To mark its centennial this year, the Rhode Island Foundation is offering $500,000 in grants to fund community-building activities in every city and town.

“We will celebrate each of Rhode Island’s unique 39 cities and towns by funding proposals that bring life to communities throughout the state,” said Jessica David, the Foundation’s senior vice president of strategy and community investments.

The maximum grant is $15,000. Nonprofit organizations, municipal governments and public agencies such as libraries and schools are among the entities that are eligible to apply. The deadline is Feb. 12.

Potential uses include improvements to parks and other public spaces; the creative use of art in public spaces; and staging programming that invites people to experience community in public spaces. Full details are posted here.

The Centennial Community Gifts program is just one in a series of activities planned for a year-long celebration of the Foundation’s 100th anniversary.

Founded on June 13, 1916, with a $10,000 gift from industrialist Jesse Metcalf, the Foundation’s assets have grown to more than $800 million. Over the past five years, the Foundation has awarded more than $165 million in grants.

The center piece of the centennial celebration is a $10 million campaign to restore Roger Williams Park. The work will include improvements to the park’s entrances, new signage, expanded walkways and bicycle paths and repairs to the Museum of Natural History, the Bandstand, the Casino and the Temple to Music.

“Community is at the heart of what we do. Community lives where people gather and a sense of belonging begins. It seems only fitting that we honor and support one of the state’s best-loved places to commemorate our centennial,” said Neil Steinberg, the Foundation’s president and CEO.

The park was created in the 1870s after Betsey Williams donated 102 acres of farmland and woodland including land that was originally obtained from the Narragansett tribe by her great, great, great, grandfather Roger Williams. Since then the park has grown to 435 acres under the management of the City of Providence Parks and Recreation Department. More than 1.5 million people visit the park every year.

The Foundation has already raised $4.5 million. The support includes $1.5 million from the Foundation itself as well as a $1.15 million gift from The Champlin Foundations to restore the historic Bandstand and Museum.

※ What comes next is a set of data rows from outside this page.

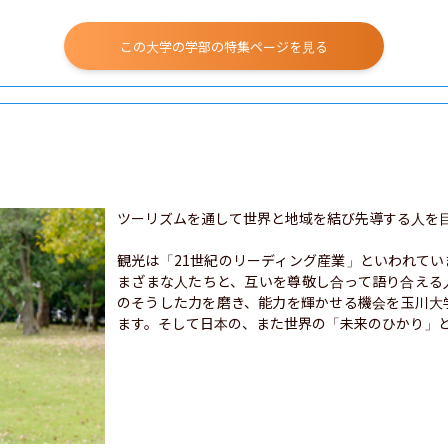
この大学の学部の特集ページを見る
ツーリズムを通して世界と地域を結び先導する人を目
観光は「21世紀のリーディング産業」といわれて
まざまな人たちと、互いを尊敬し合って語り合える
のそうした力を磨き、能力を輝かせる機会を玉川大
ます。そして日本の、また世界の「未来のひかり」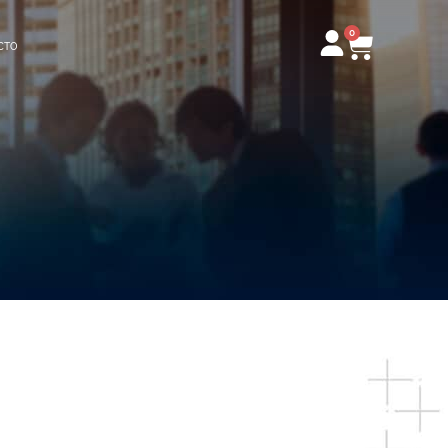
0
Carrito
CTO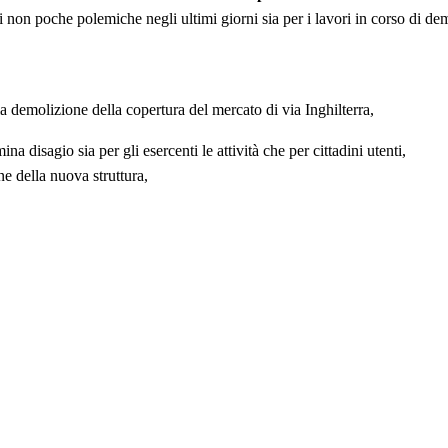
 di non poche polemiche negli ultimi giorni sia per i lavori in corso di de
 demolizione della copertura del mercato di via Inghilterra,
na disagio sia per gli esercenti le attività che per cittadini utenti,
ne della nuova struttura,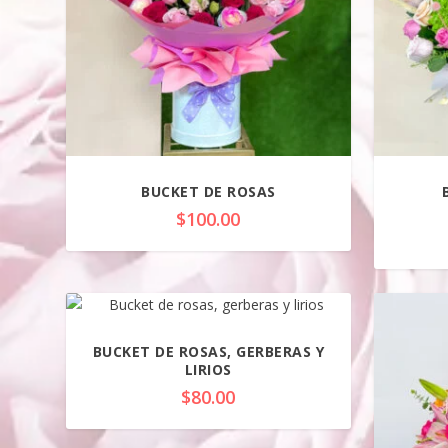
CATEGORÍAS DEL PRODUCTO
Categorías del producto
ETIQUETAS DEL PRODUCTO
BUCKET DE ROSAS
$
100.00
BUCKET DE ROSAS, GERBERAS Y
LIRIOS
$
80.00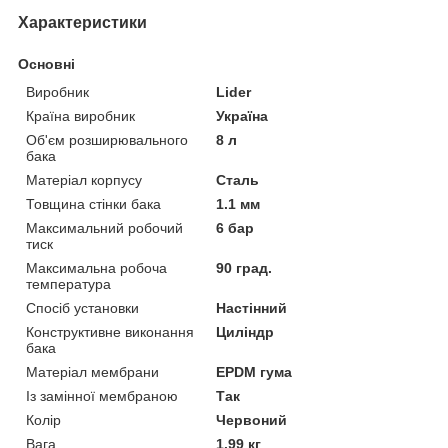
Характеристики
Основні
Виробник
Lider
Країна виробник
Україна
Об'єм розширювального
8 л
бака
Матеріал корпусу
Сталь
Товщина стінки бака
1.1 мм
Максимальний робочий
6 бар
тиск
Максимальна робоча
90 град.
температура
Спосіб установки
Настінний
Конструктивне виконання
Циліндр
бака
Матеріал мембрани
EPDM гума
Із замінної мембраною
Так
Колір
Червоний
Вага
1.99 кг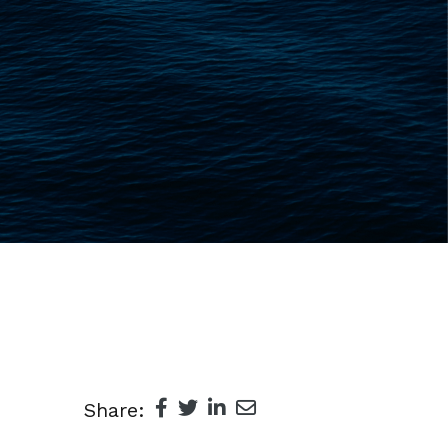
Share: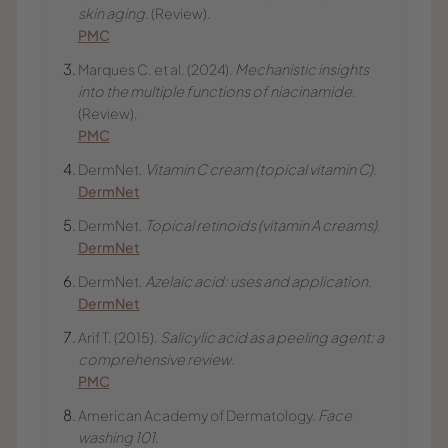
skin aging
. (Review).
PMC
Marques C. et al. (2024).
Mechanistic insights
into the multiple functions of niacinamide
.
(Review).
PMC
DermNet.
Vitamin C cream (topical vitamin C)
.
DermNet
DermNet.
Topical retinoids (vitamin A creams)
.
DermNet
DermNet.
Azelaic acid: uses and application
.
DermNet
Arif T. (2015).
Salicylic acid as a peeling agent: a
comprehensive review
.
PMC
American Academy of Dermatology.
Face
washing 101
.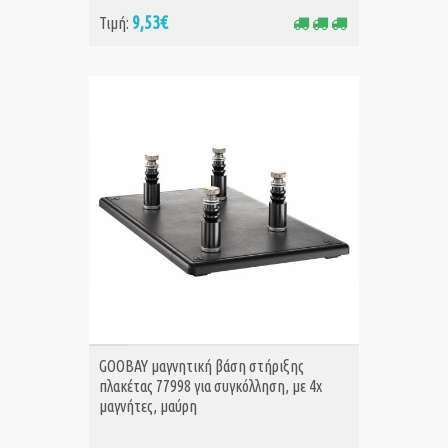
9,53€
Τιμή:
ΑΓΟΡΑ
GOOBAY μαγνητική βάση στήριξης
πλακέτας 77998 για συγκόλληση, με 4x
μαγνήτες, μαύρη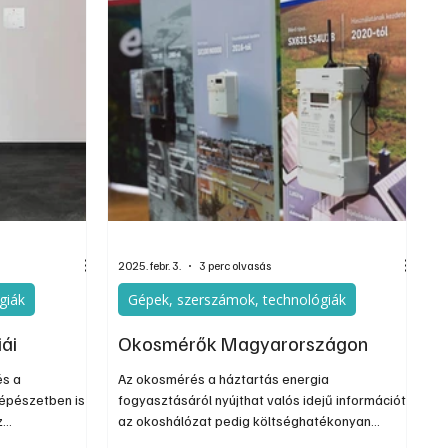
va. Az
kasszába megfelelő tőkét a közös cél
ami a rendszer
érdekében. Ebben segíthet valamennyire az EKR
rendszer.
2025. febr. 3.
3 perc olvasás
giák
Gépek, szerszámok, technológiák
ái
Okosmérők Magyarországon
és a
Az okosmérés a háztartás energia
épészetben is
fogyasztásáról nyújthat valós idejű információt,
z
az okoshálózat pedig költséghatékonyan
 jelennek meg
kapcsolja össze a hozzá csatlakozó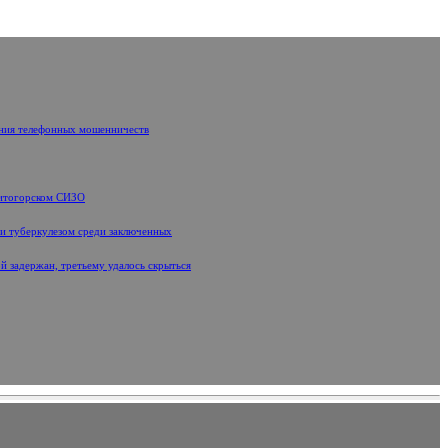
ения телефонных мошенничеств
нитогорском СИЗО
ти туберкулезом среди заключенных
й задержан, третьему удалось скрыться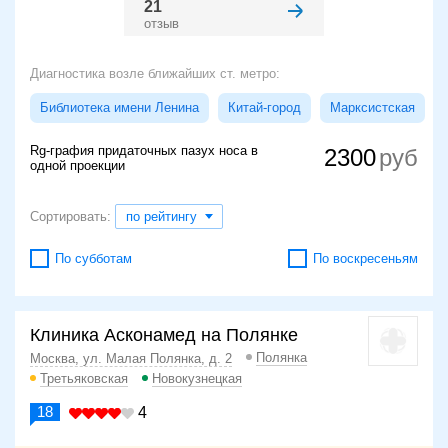
21
отзыв
Диагностика возле ближайших ст. метро:
Библиотека имени Ленина
Китай-город
Марксистская
Rg-графия придаточных пазух носа в
2300
одной проекции
Сортировать:
по рейтингу
По субботам
По воскресеньям
Клиника Асконамед на Полянке
Полянка
Москва, ул. Малая Полянка, д. 2
Третьяковская
Новокузнецкая
18
4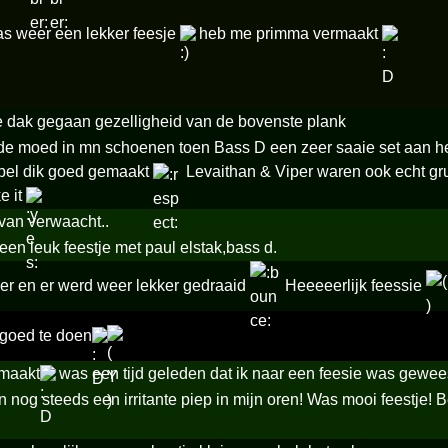
as weer een lekker feesje
heb me primma vermaakt
me dak gegaan gezelligheid van de bovenste plank
r de moed in mn schoenen toen Bass D een zeer saaie set aan he
bel dik goed gemaakt
Levaithan & Viper waren ook echt gru
e it
van verwaacht..
en leuk feestje met paul elstak,bass d.
er en er werd weer lekker gedraaid
Heeeeerlijk feessie
goed te doen
maakt
was een tijd geleden dat ik naar een feesie was gewe
nog steeds een irritante piep in mijn oren! Was mooi feestje! Be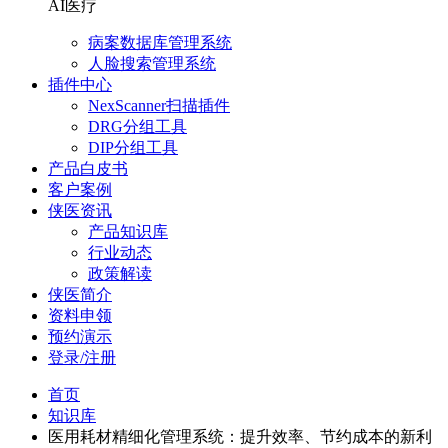
AI医疗
病案数据库管理系统
人脸搜索管理系统
插件中心
NexScanner扫描插件
DRG分组工具
DIP分组工具
产品白皮书
客户案例
侠医资讯
产品知识库
行业动态
政策解读
侠医简介
资料申领
预约演示
登录/注册
首页
知识库
医用耗材精细化管理系统：提升效率、节约成本的新利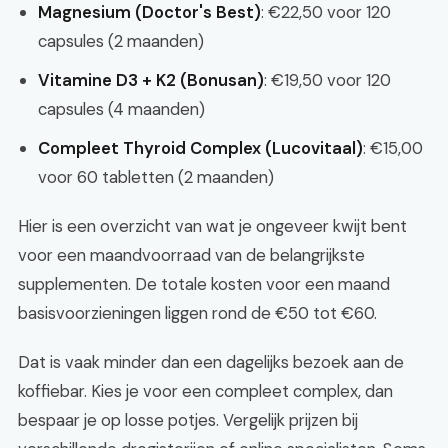
Magnesium (Doctor's Best)
: €22,50 voor 120
capsules (2 maanden)
Vitamine D3 + K2 (Bonusan)
: €19,50 voor 120
capsules (4 maanden)
Compleet Thyroid Complex (Lucovitaal)
: €15,00
voor 60 tabletten (2 maanden)
Hier is een overzicht van wat je ongeveer kwijt bent
voor een maandvoorraad van de belangrijkste
supplementen. De totale kosten voor een maand
basisvoorzieningen liggen rond de €50 tot €60.
Dat is vaak minder dan een dagelijks bezoek aan de
koffiebar. Kies je voor een compleet complex, dan
bespaar je op losse potjes. Vergelijk prijzen bij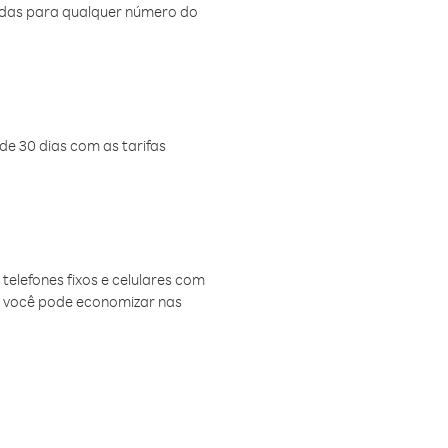
amadas para qualquer número do
de 30 dias com as tarifas
telefones fixos e celulares com
, você pode economizar nas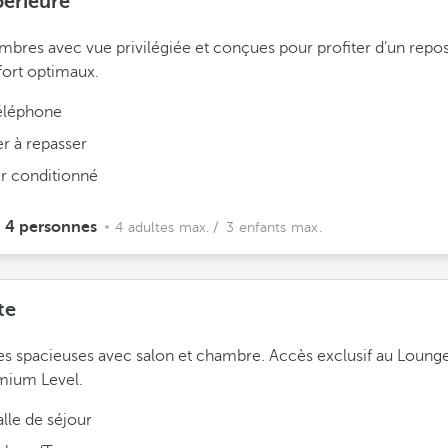
érieure
bres avec vue privilégiée et conçues pour profiter d’un repos
ort optimaux.
éléphone
er à repasser
ir conditionné
4 personnes
4 adultes max.
/ 3 enfants max.
te
es spacieuses avec salon et chambre. Accès exclusif au Loung
mium Level.
alle de séjour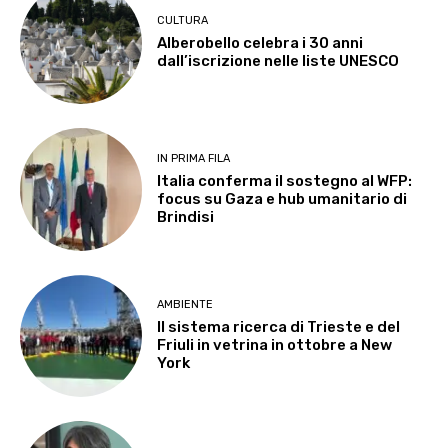
CULTURA
Alberobello celebra i 30 anni
dall’iscrizione nelle liste UNESCO
IN PRIMA FILA
Italia conferma il sostegno al WFP:
focus su Gaza e hub umanitario di
Brindisi
AMBIENTE
Il sistema ricerca di Trieste e del
Friuli in vetrina in ottobre a New
York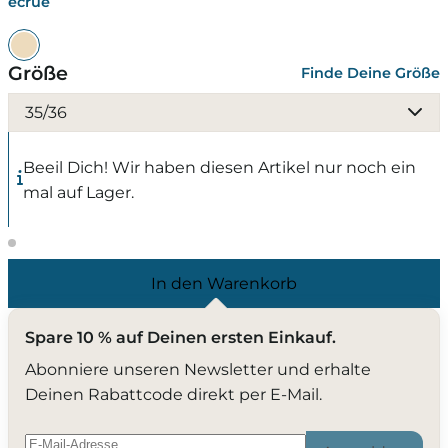
ecrue
Größe
Finde Deine Größe
35/36
Beeil Dich! Wir haben diesen Artikel nur noch ein
mal auf Lager.
In den Warenkorb
Spare 10 % auf Deinen ersten Einkauf.
Abonniere unseren Newsletter und erhalte
Deinen Rabattcode direkt per E-Mail.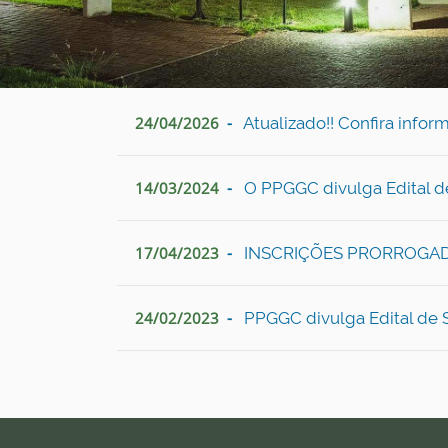
24/04/2026
Atualizado!! Confira info
14/03/2024
O PPGGC divulga Edital de
17/04/2023
INSCRIÇÕES PRORROGADAS!
24/02/2023
PPGGC divulga Edital de 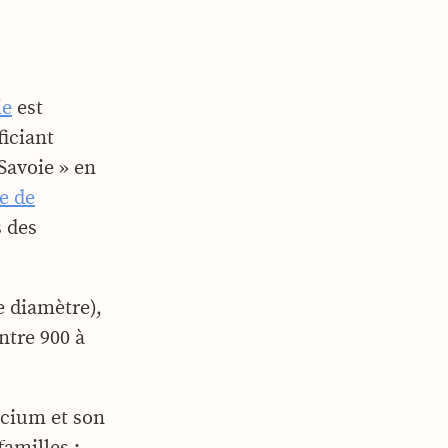
ie
est
ficiant
Savoie » en
e de
s des
de diamètre),
ntre 900 à
lcium et son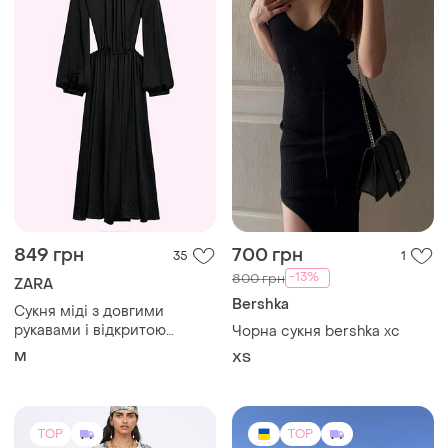
849 грн
700 грн
35
1
-13%
800 грн
ZARA
Bershka
Сукня міді з довгими
рукавами і відкритою
Чорна сукня bershka хс
спиною zara m чорна
M
ХS
TOP
TOP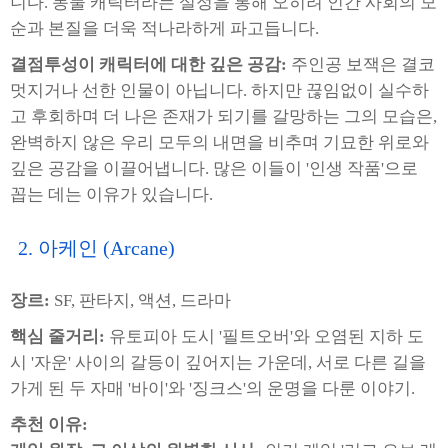
니다. 동물 캐릭터라는 설정을 통해 오히려 인간 사회의 모
순과 본질을 더욱 적나라하게 파고듭니다.
결점투성이 캐릭터에 대한 깊은 공감:
주인공 보잭은 결코
멋지거나 선한 인물이 아닙니다. 하지만 끊임없이 실수하
고 후회하며 더 나은 존재가 되기를 갈망하는 그의 모습은,
완벽하지 않은 우리 모두의 내면을 비추며 기묘한 위로와
깊은 공감을 이끌어냅니다. 많은 이들이 '인생 작품'으로
꼽는 데는 이유가 있습니다.
2. 아케인 (Arcane)
장르:
SF, 판타지, 액션, 드라마
핵심 줄거리:
유토피아 도시 '필트오버'와 오염된 지하 도
시 '자운' 사이의 갈등이 깊어지는 가운데, 서로 다른 길을
가게 된 두 자매 '바이'와 '징크스'의 운명을 다룬 이야기.
추천 이유: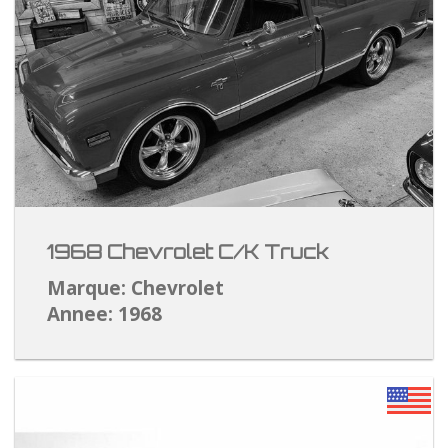
1968 Chevrolet C/K Truck
Marque: Chevrolet
Annee: 1968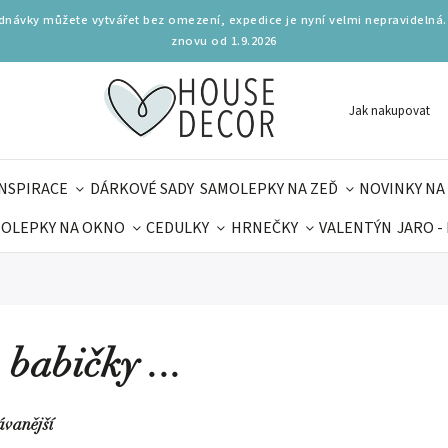
ednávky můžete vytvářet bez omezení, expedice je nyní velmi nepravidelná.
znovu od 1.9.2026
Jak nakupovat
INSPIRACE
DÁRKOVÉ SADY
SAMOLEPKY NA ZEĎ
NOVINKY NA
OLEPKY NA OKNO
CEDULKY
HRNEČKY
VALENTÝN
JARO -
OLÁ
PRO DĚTI
DOPLŇKY
PARFUMERIE
BYDLENÍ
MAMINEK
TIPY NA LÉTO
 babičky ...
ávanější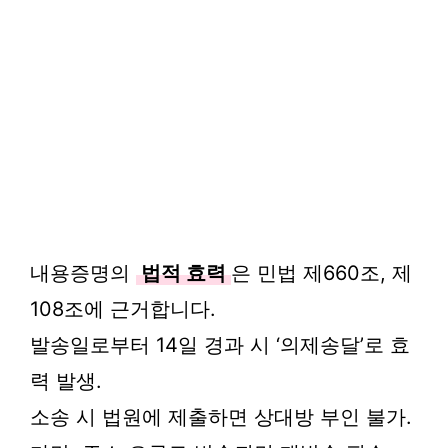
내용증명의
법적 효력
은 민법 제660조, 제
108조에 근거합니다.
발송일로부터 14일 경과 시 ‘의제송달’로 효
력 발생.
소송 시 법원에 제출하면 상대방 부인 불가.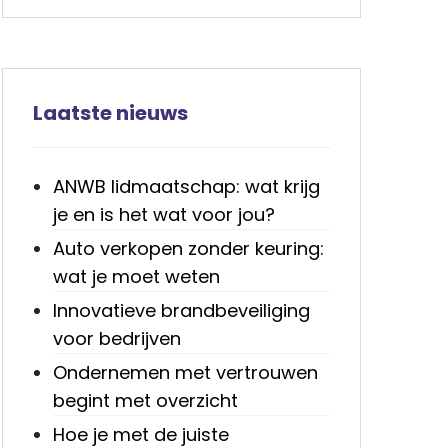
Laatste nieuws
ANWB lidmaatschap: wat krijg
je en is het wat voor jou?
Auto verkopen zonder keuring:
wat je moet weten
Innovatieve brandbeveiliging
voor bedrijven
Ondernemen met vertrouwen
begint met overzicht
Hoe je met de juiste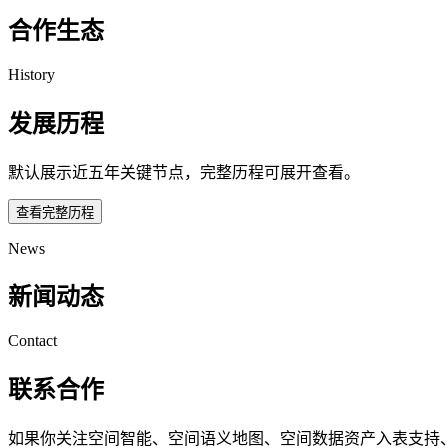
合作生态
History
发展历程
默认展示近五年关键节点，完整历程可展开查看。
查看完整历程
News
新闻动态
Contact
联系合作
如果你关注空间智能、空间语义地图、空间数据资产入表支持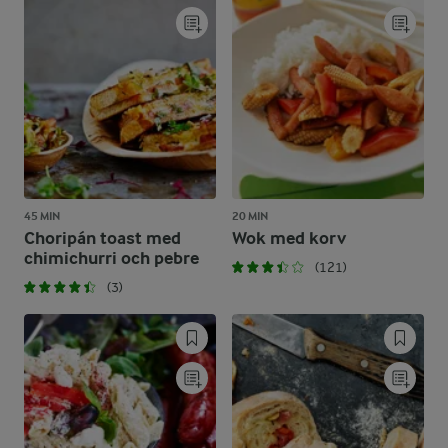
45 MIN
20 MIN
Choripán toast med
Wok med korv
chimichurri och pebre
(121)
(3)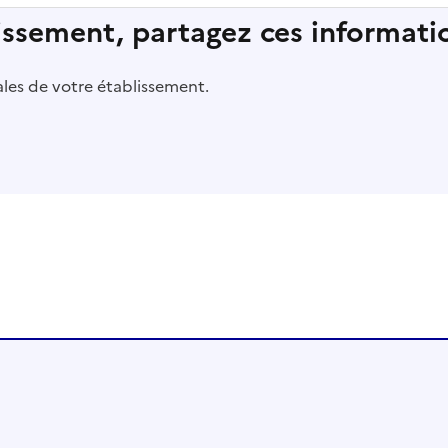
lissement, partagez ces informatio
pales de votre établissement.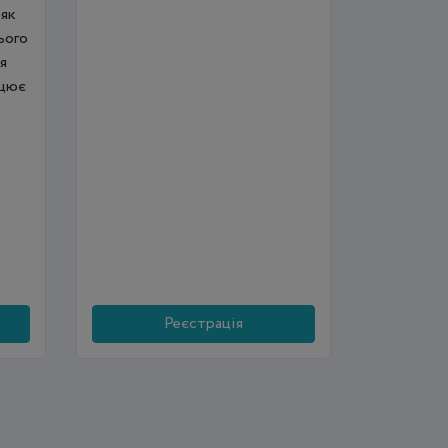
 як
ього
я
ацює
Реєстрація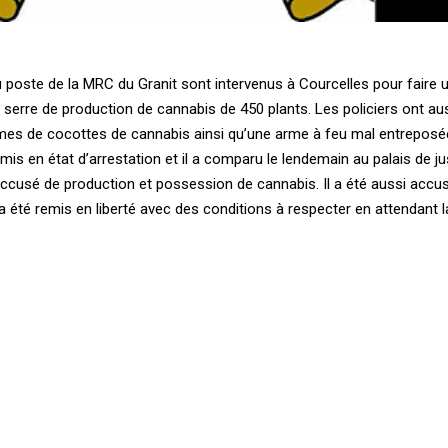
u poste de la MRC du Granit sont intervenus à Courcelles pour faire 
ne serre de production de cannabis de 450 plants. Les policiers ont au
mmes de cocottes de cannabis ainsi qu’une arme à feu mal entreposée
é mis en état d’arrestation et il a comparu le lendemain au palais de j
cusé de production et possession de cannabis. Il a été aussi accus
l a été remis en liberté avec des conditions à respecter en attendant l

“We are very excited to partner with the Rhode Island Foundation to restore Roger Williams Park. This donation builds on the investments we have made over the years to care for this wonderful place. I hope others will join us in supporting this campaign,” said Keith Lang, Champlin’s executive director.

In addition, nearly three dozen other donors have combined to contribute $2 million to the campaign.

“This is a critical time in the life of the park. We thank our donors for having the vision to preserve it for future generations,” said the Foundation’s Steinberg. “We look forward to working with other far-sighted supporters to ensure the park remains an economic engine and community treasure.”

Plans call for $5 million to be spent on repairs and improvements to the park over the next five years. Many of the current buildings, roads, bridges and sidewalks were built by the federal Works Progress Administration from 1935 to 1940. Structures such as the Temple to Music and Betsey Williams Cottage are even older.

The Foundation commissioned a study that identified the scope of work that needs to be done. Many of the buildings have not had substantial renovation in decades. Work is expected to begin early in 2016.

In addition, the Foundation plans to create a $5 million endowment that will provide a permanent source of funding for the Roger Williams Park Conservancy, an independent nonprofit organization dedicated to ongoing stewardship of the park.

The Rhode Island Foundation is the largest and most comprehensive funder of nonprofit organizations in Rhode Island. In 2014, the Foundation awarded $34.8 million in grants to organizations addressing the state’s most pressing issues and needs of diverse communities. Through leadership, fundraising and grantmaking activities, often in partnership with individuals and organizations, the Foundation is helping Rhode Island reach its true potential.